◆ Instructions for the task
Reproduce all of the data below character for character, changing nothing.

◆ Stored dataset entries
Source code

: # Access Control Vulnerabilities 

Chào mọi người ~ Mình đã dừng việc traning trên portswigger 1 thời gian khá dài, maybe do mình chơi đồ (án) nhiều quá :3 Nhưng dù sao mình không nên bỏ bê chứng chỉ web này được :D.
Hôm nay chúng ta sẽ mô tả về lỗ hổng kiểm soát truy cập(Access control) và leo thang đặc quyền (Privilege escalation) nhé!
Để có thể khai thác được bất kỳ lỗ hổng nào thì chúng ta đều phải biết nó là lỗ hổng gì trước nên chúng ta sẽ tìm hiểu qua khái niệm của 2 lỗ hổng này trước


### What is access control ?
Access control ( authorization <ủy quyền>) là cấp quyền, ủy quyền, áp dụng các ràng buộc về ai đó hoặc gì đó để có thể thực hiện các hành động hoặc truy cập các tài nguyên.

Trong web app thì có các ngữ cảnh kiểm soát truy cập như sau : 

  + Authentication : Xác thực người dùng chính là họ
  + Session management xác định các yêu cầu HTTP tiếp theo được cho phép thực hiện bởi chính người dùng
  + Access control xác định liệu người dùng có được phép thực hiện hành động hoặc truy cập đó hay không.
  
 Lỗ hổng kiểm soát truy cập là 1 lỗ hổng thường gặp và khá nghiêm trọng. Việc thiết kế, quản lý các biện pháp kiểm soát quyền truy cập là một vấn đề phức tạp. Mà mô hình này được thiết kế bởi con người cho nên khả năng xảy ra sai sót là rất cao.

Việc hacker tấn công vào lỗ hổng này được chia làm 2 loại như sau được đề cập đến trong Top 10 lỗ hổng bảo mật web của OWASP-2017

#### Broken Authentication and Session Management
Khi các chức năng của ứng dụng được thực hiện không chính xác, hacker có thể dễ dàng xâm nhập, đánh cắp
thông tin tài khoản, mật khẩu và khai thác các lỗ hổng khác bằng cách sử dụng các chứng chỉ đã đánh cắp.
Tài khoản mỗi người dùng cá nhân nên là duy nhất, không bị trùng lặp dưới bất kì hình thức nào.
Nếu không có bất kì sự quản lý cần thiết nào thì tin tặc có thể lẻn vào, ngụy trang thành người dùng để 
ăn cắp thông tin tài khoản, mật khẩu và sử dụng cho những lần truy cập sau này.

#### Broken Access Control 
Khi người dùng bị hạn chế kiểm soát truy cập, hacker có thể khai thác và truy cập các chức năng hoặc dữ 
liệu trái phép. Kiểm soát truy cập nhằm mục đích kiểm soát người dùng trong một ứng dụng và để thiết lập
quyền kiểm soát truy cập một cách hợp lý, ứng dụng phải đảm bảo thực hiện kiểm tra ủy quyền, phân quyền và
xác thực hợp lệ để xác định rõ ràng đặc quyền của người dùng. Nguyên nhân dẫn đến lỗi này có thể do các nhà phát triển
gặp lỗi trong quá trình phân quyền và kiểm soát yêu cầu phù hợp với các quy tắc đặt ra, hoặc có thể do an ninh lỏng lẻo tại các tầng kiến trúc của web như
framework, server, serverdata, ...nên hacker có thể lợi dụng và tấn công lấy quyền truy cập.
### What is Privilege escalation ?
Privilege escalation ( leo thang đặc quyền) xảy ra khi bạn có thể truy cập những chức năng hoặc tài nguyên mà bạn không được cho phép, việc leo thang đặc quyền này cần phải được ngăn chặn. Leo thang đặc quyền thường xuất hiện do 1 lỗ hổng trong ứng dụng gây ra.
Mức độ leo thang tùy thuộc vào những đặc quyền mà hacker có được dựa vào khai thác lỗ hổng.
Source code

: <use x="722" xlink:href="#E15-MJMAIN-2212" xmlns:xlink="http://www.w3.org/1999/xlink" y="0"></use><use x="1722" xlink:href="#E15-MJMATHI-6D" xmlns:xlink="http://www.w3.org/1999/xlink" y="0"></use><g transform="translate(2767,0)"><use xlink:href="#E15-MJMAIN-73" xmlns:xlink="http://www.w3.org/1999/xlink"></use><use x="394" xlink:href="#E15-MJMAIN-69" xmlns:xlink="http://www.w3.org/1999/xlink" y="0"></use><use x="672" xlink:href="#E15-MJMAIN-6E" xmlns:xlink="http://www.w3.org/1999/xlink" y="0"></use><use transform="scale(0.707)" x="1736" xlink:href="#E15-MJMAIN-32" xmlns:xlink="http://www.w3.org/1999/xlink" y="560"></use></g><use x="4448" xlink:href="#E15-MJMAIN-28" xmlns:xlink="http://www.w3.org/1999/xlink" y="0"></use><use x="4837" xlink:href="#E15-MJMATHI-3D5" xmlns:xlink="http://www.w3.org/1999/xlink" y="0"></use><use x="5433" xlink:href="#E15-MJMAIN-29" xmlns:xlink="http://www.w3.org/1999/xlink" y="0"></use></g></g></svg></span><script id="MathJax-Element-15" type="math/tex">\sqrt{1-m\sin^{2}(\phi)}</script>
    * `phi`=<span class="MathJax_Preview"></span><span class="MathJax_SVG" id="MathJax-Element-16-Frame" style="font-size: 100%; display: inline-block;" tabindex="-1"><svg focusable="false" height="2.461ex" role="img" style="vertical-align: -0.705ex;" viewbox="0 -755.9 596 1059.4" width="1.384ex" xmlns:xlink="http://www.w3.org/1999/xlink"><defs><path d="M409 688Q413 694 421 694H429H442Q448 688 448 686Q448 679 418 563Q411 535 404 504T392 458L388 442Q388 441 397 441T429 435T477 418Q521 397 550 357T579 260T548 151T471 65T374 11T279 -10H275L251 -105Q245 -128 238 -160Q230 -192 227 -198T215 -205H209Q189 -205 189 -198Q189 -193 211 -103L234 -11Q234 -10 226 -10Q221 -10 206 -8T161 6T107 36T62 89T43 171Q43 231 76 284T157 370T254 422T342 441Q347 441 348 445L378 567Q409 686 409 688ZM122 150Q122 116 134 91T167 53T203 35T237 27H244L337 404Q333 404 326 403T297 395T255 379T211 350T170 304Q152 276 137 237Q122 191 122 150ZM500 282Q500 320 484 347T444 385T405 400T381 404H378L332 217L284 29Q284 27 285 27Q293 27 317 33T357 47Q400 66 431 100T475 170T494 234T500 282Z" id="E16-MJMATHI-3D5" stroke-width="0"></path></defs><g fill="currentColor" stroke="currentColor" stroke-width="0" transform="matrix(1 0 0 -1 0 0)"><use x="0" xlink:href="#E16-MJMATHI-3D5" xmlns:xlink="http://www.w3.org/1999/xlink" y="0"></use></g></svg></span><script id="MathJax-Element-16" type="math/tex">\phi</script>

◆ Result of the task
Source code

: # Access Control Vulnerabilities 

Chào mọi người ~ Mình đã dừng việc traning trên portswigger 1 thời gian khá dài, maybe do mình chơi đồ (án) nhiều quá :3 Nhưng dù sao mình không nên bỏ bê chứng chỉ web này được :D.
Hôm nay chúng ta sẽ mô tả về lỗ hổng kiểm soát truy cập(Access control) và leo thang đặc quyền (Privilege escalation) nhé!
Để có thể khai thác được bất kỳ lỗ hổng nào thì chúng ta đều phải biết nó là lỗ hổng gì trước nên chúng ta sẽ tìm hiểu qua khái niệm của 2 lỗ hổng này trước


### What is access control ?
Access control ( authorization <ủy quyền>) là cấp quyền, ủy quyền, áp dụng các ràng buộc về ai đó hoặc gì đó để có thể thực hiện các hành động hoặc truy cập các tài nguyên.

Trong web app thì có các ngữ cảnh kiểm soát truy cập như sau : 

  + Authentication : Xác thực người dùng chính là họ
  + Session management xác định các yêu cầu HTTP tiếp theo được cho phép thực hiện bởi chính người dùng
  + Access control xác định liệu người dùng có được phép thực hiện hành động hoặc truy cập đó hay không.
  
 Lỗ hổng kiểm soát truy cập là 1 lỗ hổng thường gặp và khá nghiêm trọng. Việc thiết kế, quản lý các biện pháp kiểm soát quyền truy cập là một vấn đề phức tạp. Mà mô hình này được thiết kế bởi con người cho nên khả năng xảy ra sai sót là rất cao.

Việc hacker tấn công vào lỗ hổng này được chia làm 2 loại như sau được đề cập đến trong Top 10 lỗ hổng bảo mật web của OWASP-2017

#### Broken Authentication and Session Management
Khi các chức năng của ứng dụng được thực hiện không chính xác, hacker có thể dễ dàng xâm nhập, đánh cắp
thông tin tài khoản, mật khẩu và khai thác các lỗ hổng khác bằng cách sử dụng các chứng chỉ đã đánh cắp.
Tài khoản mỗi người dùng cá nhân nên là duy nhất, không bị trùng lặp dưới bất kì hình thức nào.
Nếu không có bất kì sự quản lý cần thiết nào thì tin tặc có thể lẻn vào, ngụy trang thành người dùng để 
ăn cắp thông tin tài khoản, mật khẩu và sử dụng cho những lần truy cập sau này.

#### Broken Access Control 
Khi người dùng bị hạn chế kiểm soát truy cập, hacker có thể khai thác và truy cập các chức năng hoặc dữ 
liệu trái phép. Kiểm soát truy cập nhằm mục đích kiểm soát người dùng trong một ứng dụng và để thiết lập
quyền kiểm soát truy cập một cách hợp lý, ứng dụng phải đảm bảo thực hiện kiểm tra ủy quyền, phân quyền và
xác thực hợp lệ để xác định rõ ràng đặc quyền của người dùng. Nguyên nhân dẫn đến lỗi này có thể do các nhà phát triển
gặp lỗi trong quá trình phân quyền và kiểm soát yêu cầu phù hợp với các quy tắc đặt ra, hoặc có thể do an ninh lỏng lẻo tại các tầng kiến trúc của web như
framework, server, serverdata, ...nên hacker có thể lợi dụng và tấn công lấy quyền truy cập.
### What is Privilege escalation ?
Privilege escalation ( leo thang đặc quyền) xảy ra khi bạn có thể truy cập những chức năng hoặc tài nguyên mà bạn không được cho phép, việc leo thang đặc quyền này cần phải được ngăn chặn. Leo thang đặc quyền thường xuất hiện do 1 lỗ hổng trong ứng dụng gây ra.
Mức độ leo thang tùy thuộc vào những đặc quyền mà hacker có được dựa vào khai thác lỗ hổng.
Source code

: <use x="722" xlink:href="#E15-MJMAIN-2212" xmlns:xlink="http://www.w3.org/1999/xlink" y="0"></use><use x="1722" xlink:href="#E15-MJMATHI-6D" xmlns:xlink="http://www.w3.org/1999/xlink" y="0"></use><g transform="translate(2767,0)"><use xlink:href="#E15-MJMAIN-73" xmlns:xlink="http://www.w3.org/1999/xlink"></use><use x="394" xlink:href="#E15-MJMAIN-69" xmlns:xlink="http://www.w3.org/1999/xlink" y="0"></use><use x="672" xlink:href="#E15-MJMAIN-6E" xmlns:xlink="http://www.w3.org/1999/xlink" y="0"></use><use transform="scale(0.707)" x="1736" xlink:href="#E15-MJMAIN-32" xmlns:xlink="http://www.w3.org/1999/xlink" y="560"></use></g><use x="4448" xlink:href="#E15-MJMAIN-28" xmlns:xlink="http://www.w3.org/1999/xlink" y="0"></use><use x="4837" xlink:href="#E15-MJMATHI-3D5" xmlns:xlink="http://www.w3.org/1999/xlink" y="0"></use><use x="5433" xlink:href="#E15-MJMAIN-29" xmlns:xlink="http://www.w3.org/1999/xlink" y="0"></use></g></g></svg></span><script id="MathJax-Element-15" type="math/tex">\sqrt{1-m\sin^{2}(\phi)}</script>
    * `phi`=<span class="MathJax_Preview"></span><span class="MathJax_SVG" id="MathJax-Element-16-Frame" style="font-size: 100%; display: inline-block;" tabindex="-1"><svg focusable="false" height="2.461ex" role="img" style="vertical-align: -0.705ex;" viewbox="0 -755.9 596 1059.4" width="1.384ex" xmlns:xlink="http://www.w3.org/1999/xlink"><defs><path d="M409 688Q413 694 421 694H429H442Q448 688 448 686Q448 679 418 563Q411 535 404 504T392 458L388 442Q388 441 397 441T429 435T477 418Q521 397 550 357T579 260T548 151T471 65T374 11T279 -10H275L251 -105Q245 -128 238 -160Q230 -192 227 -198T215 -205H209Q189 -205 189 -198Q189 -193 211 -103L234 -11Q234 -10 226 -10Q221 -10 206 -8T161 6T107 36T62 89T43 171Q43 231 76 284T157 370T254 422T342 441Q347 441 348 445L378 567Q409 686 409 688ZM122 150Q122 116 134 91T167 53T203 35T237 27H244L337 404Q333 404 326 403T297 395T255 379T211 350T170 304Q152 276 137 237Q122 191 122 150ZM500 282Q500 320 484 347T444 385T405 400T381 404H378L332 217L284 29Q284 27 285 27Q293 27 317 33T357 47Q400 66 431 100T475 170T494 234T500 282Z" id="E16-MJMATHI-3D5" stroke-width="0"></path></defs><g fill="currentColor" stroke="currentColor" stroke-width="0" transform="matrix(1 0 0 -1 0 0)"><use x="0" xlink:href="#E16-MJMATHI-3D5" xmlns:xlink="http://www.w3.org/1999/xlink" y="0"></use></g></svg></span><script id="MathJax-Element-16" type="math/tex">\phi</script>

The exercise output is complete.